Une liste partielle comprendrait les Aché, les Araweté, les Barí, les Canela, les Cashinahua, les Curripaco, les Ese Eja, les Kayapó, les Kulina, les Matis, les Mehinaku, les Piaroa, les Pirahã, les Secoya, les Siona, les Warao, les Yanomami et les Ye’kwana, des sociétés qui vont du Venezuela à la Bolivie.
Il ne s’agit pas non plus d’une curiosité ethnographique, d’une idée étrange qui se serait transmise dans des cultures somme toute assez proches. On retrouve la même compréhension chez des groupes culturels qui n’ont eu aucun contact avec ces cultures pendant des millénaires.
La paternité partagée n’est pas non plus limitée à l’Amérique du Sud. Par exemple, les Lusi de Papouasie-Nouvelle-Guinée considèrent également que le développement du fœtus dépend d’actes sexuels multiples, souvent avec des hommes différents.

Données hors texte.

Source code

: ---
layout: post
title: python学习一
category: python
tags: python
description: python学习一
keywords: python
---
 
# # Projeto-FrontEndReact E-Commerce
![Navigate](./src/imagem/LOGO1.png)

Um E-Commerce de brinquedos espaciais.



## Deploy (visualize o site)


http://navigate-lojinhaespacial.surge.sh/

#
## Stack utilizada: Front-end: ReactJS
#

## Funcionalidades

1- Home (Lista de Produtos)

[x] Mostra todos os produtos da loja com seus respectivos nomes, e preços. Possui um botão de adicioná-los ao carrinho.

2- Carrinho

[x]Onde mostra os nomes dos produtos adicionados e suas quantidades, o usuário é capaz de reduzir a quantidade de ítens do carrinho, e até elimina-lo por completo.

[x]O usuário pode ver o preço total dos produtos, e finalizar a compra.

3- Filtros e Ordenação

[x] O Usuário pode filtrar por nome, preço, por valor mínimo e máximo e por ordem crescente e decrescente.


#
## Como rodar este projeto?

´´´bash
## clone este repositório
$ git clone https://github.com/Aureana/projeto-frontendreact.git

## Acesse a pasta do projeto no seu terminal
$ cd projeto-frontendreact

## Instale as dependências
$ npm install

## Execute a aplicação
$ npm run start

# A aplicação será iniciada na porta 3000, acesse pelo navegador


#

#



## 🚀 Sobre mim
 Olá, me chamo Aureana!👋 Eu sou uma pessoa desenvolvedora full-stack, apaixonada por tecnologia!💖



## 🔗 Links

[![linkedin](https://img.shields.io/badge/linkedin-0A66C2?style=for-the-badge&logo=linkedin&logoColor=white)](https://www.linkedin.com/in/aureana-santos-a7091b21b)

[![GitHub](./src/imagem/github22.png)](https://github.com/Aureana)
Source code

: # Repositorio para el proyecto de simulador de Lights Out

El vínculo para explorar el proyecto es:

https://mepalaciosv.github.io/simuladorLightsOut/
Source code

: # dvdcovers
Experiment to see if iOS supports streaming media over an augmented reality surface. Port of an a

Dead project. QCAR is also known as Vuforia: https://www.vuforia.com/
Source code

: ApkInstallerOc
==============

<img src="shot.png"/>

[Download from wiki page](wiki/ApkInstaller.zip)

Aujourd’hui encore, les Lusi les plus jeunes, qui ont eu accès à la compréhension moderne de la reproduction, conviennent qu’une personne peut avoir plus d’un père.
Stephen Beckerman et Paul Valentine notent qu’il est difficile de ne pas en tirer la conclusion suivante : « La paternité partagée est une ancienne croyance populaire capable de soutenir des familles efficaces, des familles qui fournissent des soins paternels satisfaisants aux enfants et qui réussissent à les élever jusqu’à l’âge adulte. »
Source
Au commencement était le sexe (Sex at down en VO).
Je mets un petit avertissement si tu le lis : il a été écrit en 2010.
Deux implications : la première c’est que les connaissances scientifiques ont évoluées depuis. La seconde c’est que c’est comme regarder Friends... y’a des pages qui font preuve d’insensibilité sur certaines questions.